The number of neighborhoods within a Comuna varies. Some are much larger than others, with different commerce and tourism, despite being in the same city.
These unique neighborhood differences foster a sense of pride and belonging in their inhabitants, who work to care for their territory.
The Paisa city of Medellín is divided into sixteen comunas. Among them are Popular, Santa Cruz, Aranjuez, Castilla, Doce de Octubre, Robledo, Villa Hermosa, Buenos Aires, La Candelaria, Laureles-Estadio, La América, San Javier, El Poblado, Guayabal, and Belén.
The rural area of Medellín is divided into five townships. Among the most well-known are San Antonio del Prado and San Cristóbal. Perhaps you’ve heard of them!
Among its other corregimientos are San Sebastián de Palmitas, Altavista, and Santa Elena. Santa Elena is famous for the farms where peasants make and display their work in a flower fair.
While Medellín, in general, has so much to offer residents and visitors alike, there are some neighborhoods and Comunas that stand out more than others.
Here’s a small list of famous Comunas and neighborhoods I recommend checking out:
At the center of the Paisa city, La Candelaria is a place full of culture and art.
One of the area’s most popular attractions is La Plaza Botero, an open-air sculpture garden dedicated to the works of Colombian artist Fernando Botero. His pieces are on permanent display here for visitors to enjoy.
La Candelaria is also home to the Museo de Antioquia. It’s located right next to Plaza Botero at the Parque Berrio.
There are other museums in La Candelaria as well. For instance, there’s the Casa Museo de la Memoria and El Museo del Agua.
If you’re in Medellín and haven’t already visited San Javier, what are you waiting for?
The famous Comuna 13 is located in this area, one of the places in Medellin dedicated to giving space to street art. So, you should take a tour of the murals to discover their stories, and visit some of the local galleries along the tour as well.

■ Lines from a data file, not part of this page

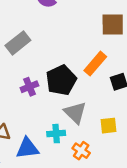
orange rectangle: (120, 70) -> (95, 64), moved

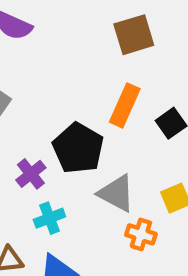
cyan cross: (56, 134) -> (49, 218), moved
orange cross: (81, 151) -> (141, 234), moved

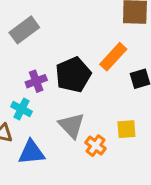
gray triangle: (116, 193) -> (72, 125), moved
cyan cross: (49, 218) -> (22, 109), moved, turned 30

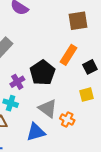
yellow square: (126, 129) -> (87, 95), moved
blue triangle: (32, 152) -> (36, 132), moved

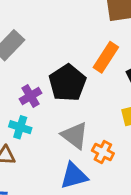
blue triangle: (36, 132) -> (74, 176), moved

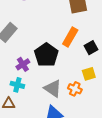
orange cross: (103, 152) -> (75, 89), moved

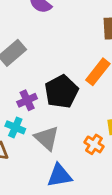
gray triangle: (53, 88) -> (47, 138), moved

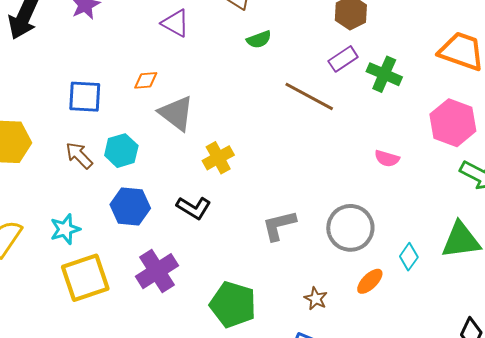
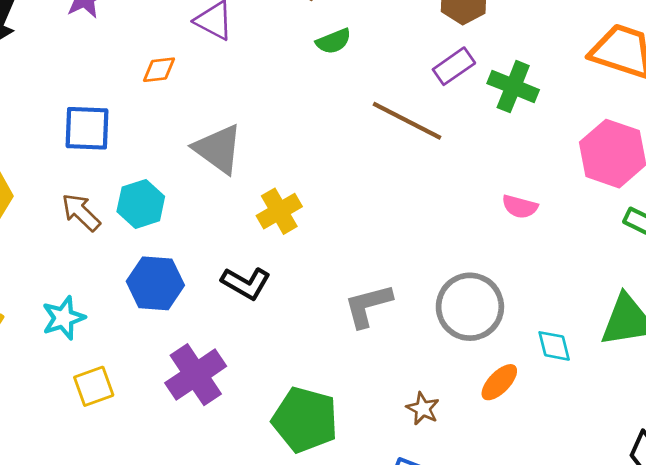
orange diamond: (146, 80) -> (159, 70), moved
cyan diamond: (409, 257) -> (554, 346), turned -48
yellow square: (85, 278) -> (94, 386), size x0.6

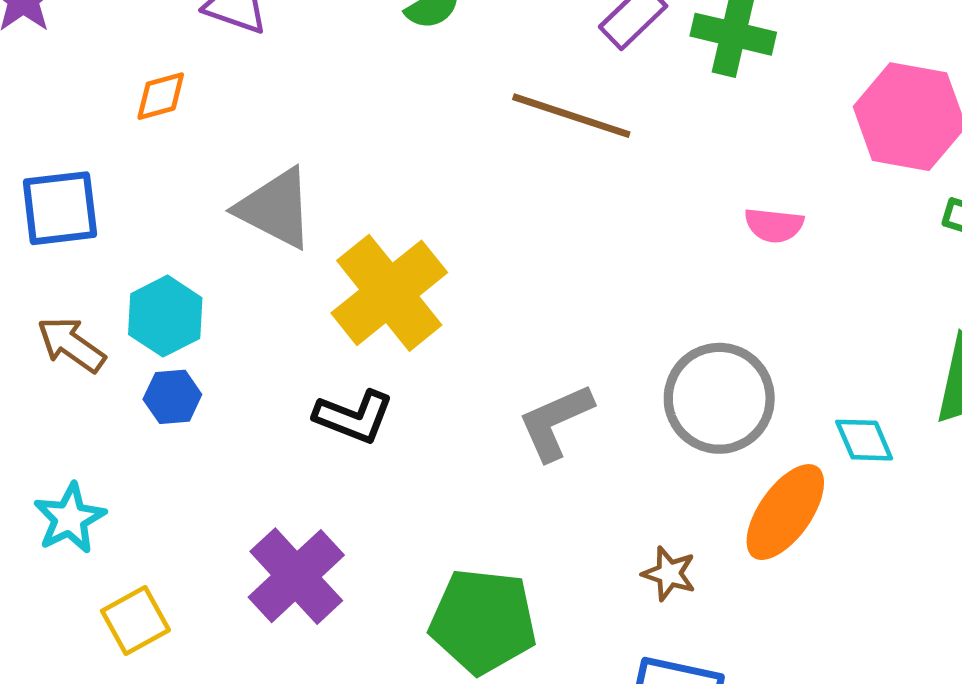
yellow cross: (279, 211) -> (389, 293), size x1.6
blue hexagon: (155, 283) -> (172, 397), moved, size x0.6
orange ellipse: (499, 382) -> (785, 512), size x1.5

This is a must-see place in Medellín. Its streets are easily accessible and are even equipped with escalators.
El Poblado is considered one of the most exclusive places in Medellín. The area boasts the majority of hotels, bars, restaurants, and luxurious residences. It’s also home to the Medellín Museum of Modern Art.
In addition to being one of the most touristed places in Medellín, it’s also where international artists stay or even buy properties of their own.
Laureles boasts one of the most recognized stadiums in Colombia, the Atanasio Girardot. Additionally, it’s also home to local sports teams.
Known for it retaining some classic architecture, Laureles is a truly gorgeous sector of Medellín.
The Aburrá Foundation is one of the places you must visit if you’re in Laureles. This museum is dedicated to the indigenous ancestors of the Antioqueños and displays some of the elaborate pieces of art they made many, many years ago.
Finally, the last comuna on the list is Belén!
Among the most touristed places in Belén is the Cerro de Nutibara. An ecological park located within the city, you’ll find the famous Pueblito Paisa here at the top of a hill, a replica of an original Antioquian town.
The City Museum is located right next to the Pueblito Paisa, surrounded by green areas, a sculpture park, and other small outdoor art exhibitions.
Now you know the difference between a Colombian comuna and a neighborhood. With that, you’re ready to enjoy your stay in the paisa capital and have fun!